* TASK SET:
• A. Set down word for word the part of the DEMAND article starting at "Turner, in addition" and ending at "Tregunna (Sham 69).".
• B. Resume the DEMAND article after its last sentence, keeping its style.

* TEXT SEGMENT:
◆ ◆ ◆ ◆ ◆

–
At Pollstar Live! 2020 Google’s Area 120 and Pollstar unveiled DEMAND and Pollstar Data Cloud, two groundbreaking, invaluable and complementary data tools for the live industry. These new resources, with big data at their core, enable far more detailed insights into the live business than ever before available to artists, their managers, promoters, agents, venues, sponsors and other touring business stakeholders in strategic decision making. In other words, these new data tools are game changers. And it was entirely appropriate that Pollstar Live! was the launch site.
“The first thing I did was take Parag to last year’s Pollstar Live!,” says Nick Turner, co-founder of DEMAND along with his partner Parag Vaish –both part of Area 120, Google’s experimental laboratory. “We walked around the conference and I showed him the industry, who was there and what they do and we listened to all the panels.”
Two things stood out in the duo’s early market research that helped guide their vision for DEMAND: 70% of all ticket purchases begin with a Google search, which meant valuable and meaningful data was available exclusively to them. Also, the live business doesn’t have great access to real-time data.
“They were using Pollstar for historical data,” Turner says, “but other than that, decision was very much, a gut reaction: ‘The Eagles are going out. Well, how should we price the Eagles? Well, what are Fleetwood Mac doing? What are they pricing at?’ There was a lot of that going on. We knew we could change that.”
Turner and Vaish’s eclectic and complementary backgrounds made them uniquely well-suited for the task. Vaish, who worked on the digital side of such companies as Tesla, StubHub, Disney, and ESPN, intimately understands big data and how it can be used to the benefit of an industry. Long before coming to Google’s Area 120 he tried using Google Trends to make predictive stock picks, which he said gave him early insight, for example, into the rise of Best Buy and the demise of Circuit City. He also cites “Moneyball,” the book and subsequent film on how the Oakland Athletics’ Billy Beane used data analytics to upend long-held recruitment wisdom and build a division winning team.
Turner, in addition to working in music and technology at Live Nation, Vevo and Artist Direct, is the only music industry-tech exec who personally knew Sid Vicious, Rat Scabies and Joe Strummer. He was also the drummer for The Lords Of The New Church fronted by the late great Stiv Bators of the Dead Boys along with Brian James (The Damned) and bassist Dave Tregunna (Sham 69).

◆ ◆ ◆ ◆ ◆

* STORED DATA:
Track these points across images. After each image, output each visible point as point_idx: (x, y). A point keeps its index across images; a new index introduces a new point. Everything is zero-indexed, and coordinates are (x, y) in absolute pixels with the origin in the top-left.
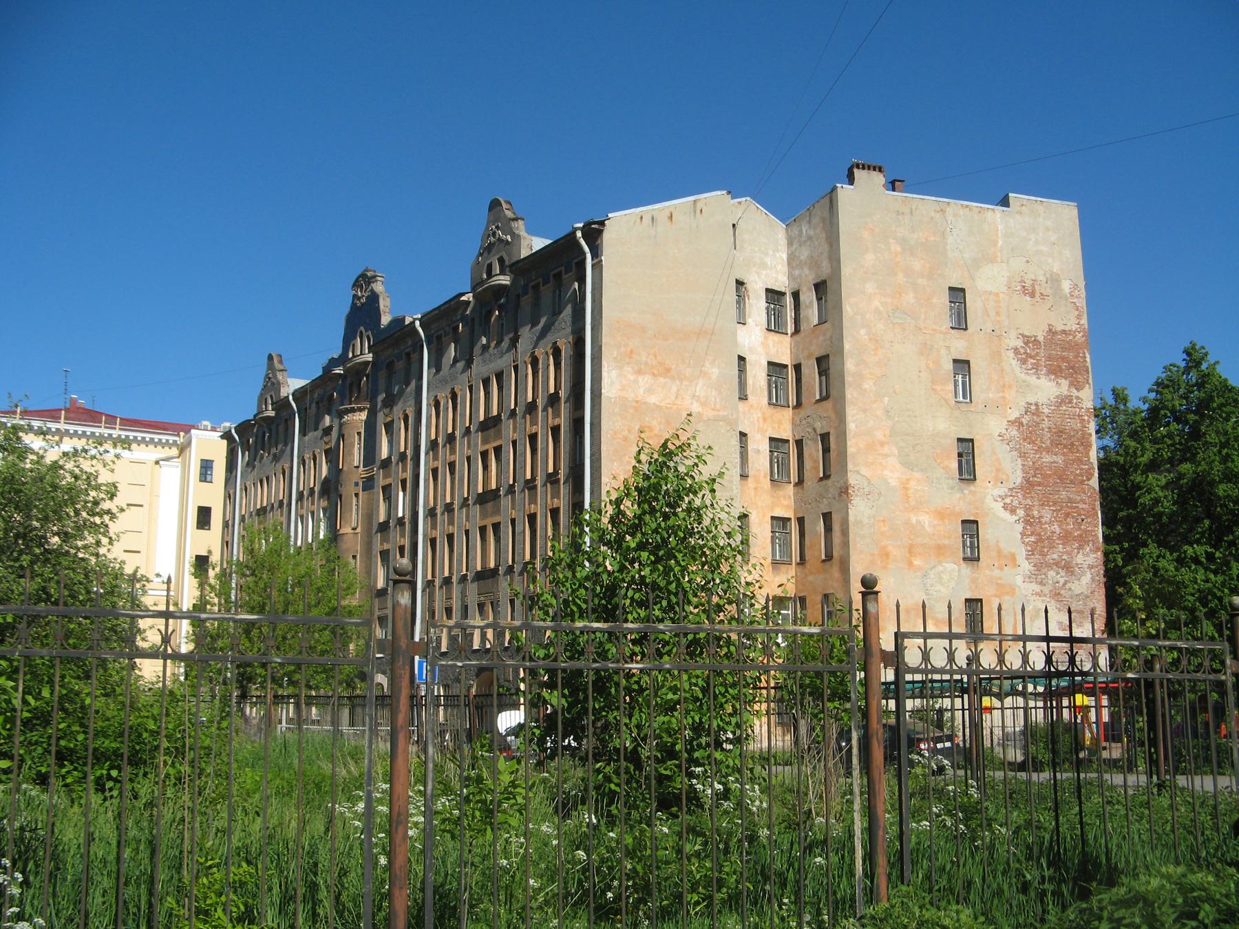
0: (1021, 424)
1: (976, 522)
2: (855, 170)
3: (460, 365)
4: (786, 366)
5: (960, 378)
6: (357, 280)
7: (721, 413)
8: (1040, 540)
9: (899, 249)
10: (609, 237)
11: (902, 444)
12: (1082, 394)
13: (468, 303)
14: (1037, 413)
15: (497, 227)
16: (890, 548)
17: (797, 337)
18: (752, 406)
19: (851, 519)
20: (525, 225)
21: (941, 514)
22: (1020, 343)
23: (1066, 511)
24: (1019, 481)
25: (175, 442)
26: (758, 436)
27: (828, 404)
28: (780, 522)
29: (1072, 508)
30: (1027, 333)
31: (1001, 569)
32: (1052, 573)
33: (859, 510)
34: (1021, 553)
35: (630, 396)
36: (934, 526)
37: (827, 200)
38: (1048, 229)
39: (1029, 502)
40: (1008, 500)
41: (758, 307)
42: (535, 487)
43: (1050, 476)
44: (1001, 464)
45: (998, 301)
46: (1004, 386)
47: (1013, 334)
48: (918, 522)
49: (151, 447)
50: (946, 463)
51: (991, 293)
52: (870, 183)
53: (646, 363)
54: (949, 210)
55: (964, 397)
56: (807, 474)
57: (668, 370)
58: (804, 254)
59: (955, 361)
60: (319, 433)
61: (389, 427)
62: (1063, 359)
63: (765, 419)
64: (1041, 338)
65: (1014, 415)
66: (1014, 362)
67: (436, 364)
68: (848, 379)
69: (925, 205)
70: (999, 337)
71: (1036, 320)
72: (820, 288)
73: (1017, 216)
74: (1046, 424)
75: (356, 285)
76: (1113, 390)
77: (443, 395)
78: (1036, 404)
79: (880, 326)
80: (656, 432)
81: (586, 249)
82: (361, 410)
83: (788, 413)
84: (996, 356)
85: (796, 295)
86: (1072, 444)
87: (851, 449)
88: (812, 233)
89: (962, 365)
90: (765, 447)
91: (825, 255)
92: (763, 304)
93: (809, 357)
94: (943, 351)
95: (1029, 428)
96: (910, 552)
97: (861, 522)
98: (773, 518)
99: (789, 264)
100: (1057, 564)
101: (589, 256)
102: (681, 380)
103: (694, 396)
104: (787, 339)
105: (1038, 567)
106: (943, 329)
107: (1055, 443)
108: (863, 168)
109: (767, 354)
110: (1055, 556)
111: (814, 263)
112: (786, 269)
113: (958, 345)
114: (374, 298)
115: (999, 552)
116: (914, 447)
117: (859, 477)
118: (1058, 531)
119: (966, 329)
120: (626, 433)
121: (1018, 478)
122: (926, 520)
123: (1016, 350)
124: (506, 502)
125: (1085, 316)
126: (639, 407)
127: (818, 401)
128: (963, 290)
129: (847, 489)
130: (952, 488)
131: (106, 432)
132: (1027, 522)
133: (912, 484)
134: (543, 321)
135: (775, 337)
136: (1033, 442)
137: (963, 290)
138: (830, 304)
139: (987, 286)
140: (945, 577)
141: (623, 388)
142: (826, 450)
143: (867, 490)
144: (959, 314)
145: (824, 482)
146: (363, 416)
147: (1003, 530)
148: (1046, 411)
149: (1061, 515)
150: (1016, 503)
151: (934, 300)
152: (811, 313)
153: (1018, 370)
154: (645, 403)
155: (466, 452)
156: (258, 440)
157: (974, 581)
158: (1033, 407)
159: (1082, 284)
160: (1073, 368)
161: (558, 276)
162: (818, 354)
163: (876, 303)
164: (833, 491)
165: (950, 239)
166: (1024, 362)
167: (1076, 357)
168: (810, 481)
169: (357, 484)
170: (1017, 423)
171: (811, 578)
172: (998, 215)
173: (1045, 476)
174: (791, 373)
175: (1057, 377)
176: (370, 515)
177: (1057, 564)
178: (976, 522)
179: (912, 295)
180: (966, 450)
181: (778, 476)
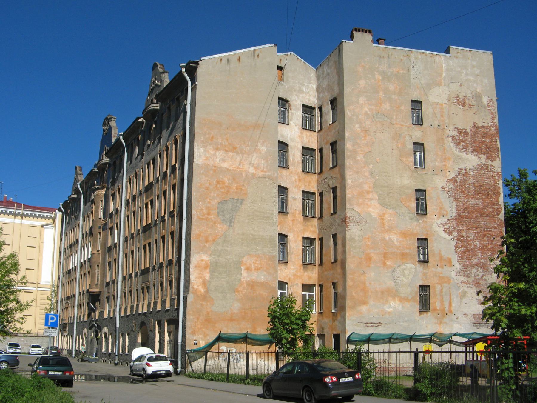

◆ ◆ ◆ ◆ ◆

* RESULTS FOR EACH TASK:
• A.
Turner, in addition to working in music and technology at Live Nation, Vevo and Artist Direct, is the only music industry-tech exec who personally knew Sid Vicious, Rat Scabies and Joe Strummer. He was also the drummer for The Lords Of The New Church fronted by the late great Stiv Bators of the Dead Boys along with Brian James (The Damned) and bassist Dave Tregunna (Sham 69).

• B.
–
“It was punk rock. What can I tell you?” Turner says modestly when asked about the Lords. This even though the group’s cover of the Grass Roots’ “Live For Today” some four decades earlier was an alt-rock staple. “We were something of an early-80s, punk rock supergroup,” he says. “We played with the Ramones, we knew the Clash and the Sex Pistols. REM opened for us, Guns N’ Roses opened for us. We opened for The Police and U2 at these huge festivals in Europe.”
With these unique bona fides, the duo went to last year’s Pollstar Live! Conference and met with representatives from Pollstar. In addition to discussions about what would eventually become DEMAND, there were talks about elevating Pollstar’s existing database. While Pollstar has the most robust data in the live industry, it was still surrounded by relatively rudimentary tools to sort, analyze and create data sets.
“Finding a good technology partner was essential if we were going to turbocharge our data for today’s increasingly high-tech live business” says Ray Waddell, president of Oak View Group’s Media & Conferences division, which oversees Pollstar. “And who understands big data better than Google?”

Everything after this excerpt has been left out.